Prof. Dr. Felix Naumann

Horrible Data and How to Clean it

With the advent of Big Data as a dominating theme of both research and industry, we have come to recognize the importance of good data quality. This recognition has sparked various new research projects and ideas, often based on fundamentals laid out in the previous decades. In the course of this seminar we will regard these fundamentals and how they are put to use in modern systems.

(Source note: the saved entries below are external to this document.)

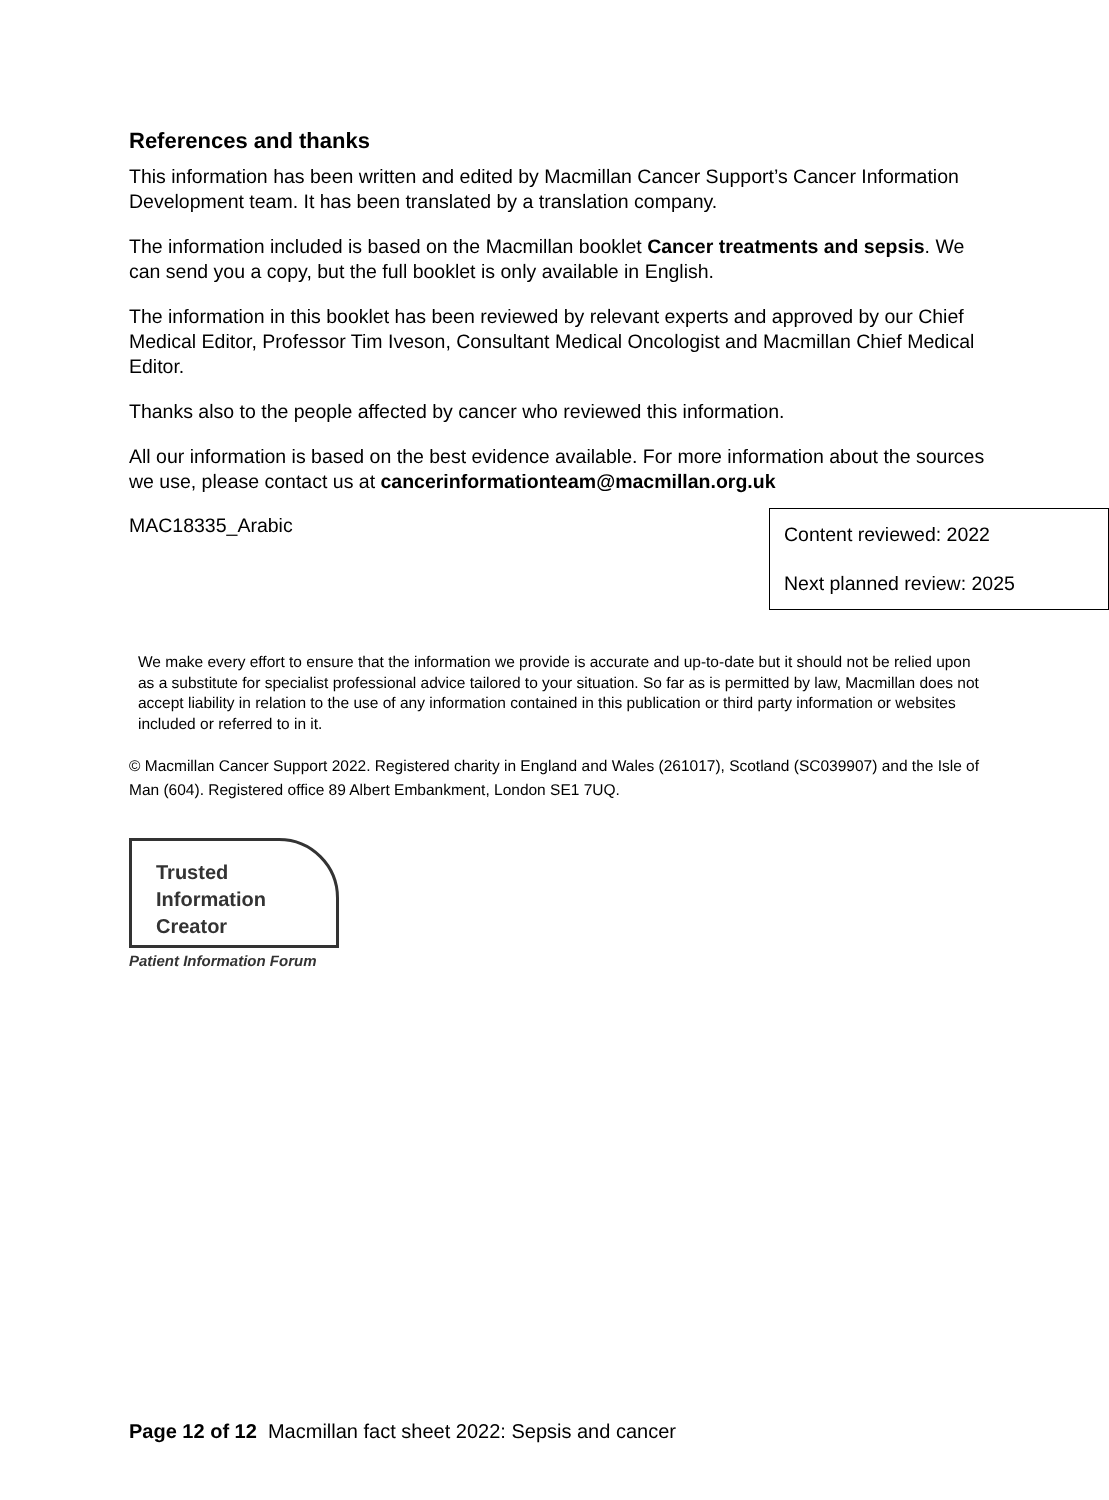References and thanks
This information has been written and edited by Macmillan Cancer Support’s Cancer Information Development team. It has been translated by a translation company.
The information included is based on the Macmillan booklet Cancer treatments and sepsis. We can send you a copy, but the full booklet is only available in English.
The information in this booklet has been reviewed by relevant experts and approved by our Chief Medical Editor, Professor Tim Iveson, Consultant Medical Oncologist and Macmillan Chief Medical Editor.
Thanks also to the people affected by cancer who reviewed this information.
All our information is based on the best evidence available. For more information about the sources we use, please contact us at cancerinformationteam@macmillan.org.uk
MAC18335_Arabic
Content reviewed: 2022
Next planned review: 2025
We make every effort to ensure that the information we provide is accurate and up-to-date but it should not be relied upon as a substitute for specialist professional advice tailored to your situation. So far as is permitted by law, Macmillan does not accept liability in relation to the use of any information contained in this publication or third party information or websites included or referred to in it.
© Macmillan Cancer Support 2022. Registered charity in England and Wales (261017), Scotland (SC039907) and the Isle of Man (604). Registered office 89 Albert Embankment, London SE1 7UQ.
Trusted
Information
Creator
Patient Information Forum
Page 12 of 12 Macmillan fact sheet 2022: Sepsis and cancer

The seminar is based on the excellent overview article "Trends in Cleaning Relational Data: Consistency and Deduplication" by Ihab Ilyas and Xu Chu. Each student will cover one main section of this article and regard related work:

  1. Taxonomy of Anomaly Detection Techniques

    1. What to Detect
    2. How to Detect
    3. Where to Detect

  2. Taxonomy of Data Repairing Techniques

    1. What to Repair
    2. How to Repair
    3. Where to Repair


  • Extent: 2 SWS
  • Wednesdays 9:15 Uhr - 10:45 Uhr in Room G-3.E.11, Campus III FROM MAY 14th at Campus II, Building F, Room F-2.11
  • Maximal 6 participants
  • The first data serves as an introduction to the topic and the seminar. Subsequently, you can register for the course through an informal email by April 20 to felix.naumann@hpi.de. In case of more than six registrations, I will randomly pick slots.
  • Your tasks

    • Active participation at all meetings
    • At least three individual meeting to prepare presentations and assignment
    • One short (5+5 min) and one long (30+10 min) presentation
    • Short written summary of topic: 6 pages accoding to ACM template


Date Topic Presenter
11.4. Introduction: Data Quality and Data Cleansing Felix Naumann
18.4. %  
25.4. Individual meetings  
02.5. 6x short presentation All
09.5. Research organisation Felix Naumann
16.5. Individual meetings  
23.5. Individual meetings  
30.5. %  
06.6. 2x long presentation Leana Neuber, Sebastian Schmidl
13.6. 2x long presentation Jonas Keutel, Hendrik Folkerts
20.6. 1x long presentation Arne Herdick
27.6. Discussion of paper structures  
04.7. Individual meetings  
11.7. Individual meetings  
31.8. Abgabe der Ausarbeitung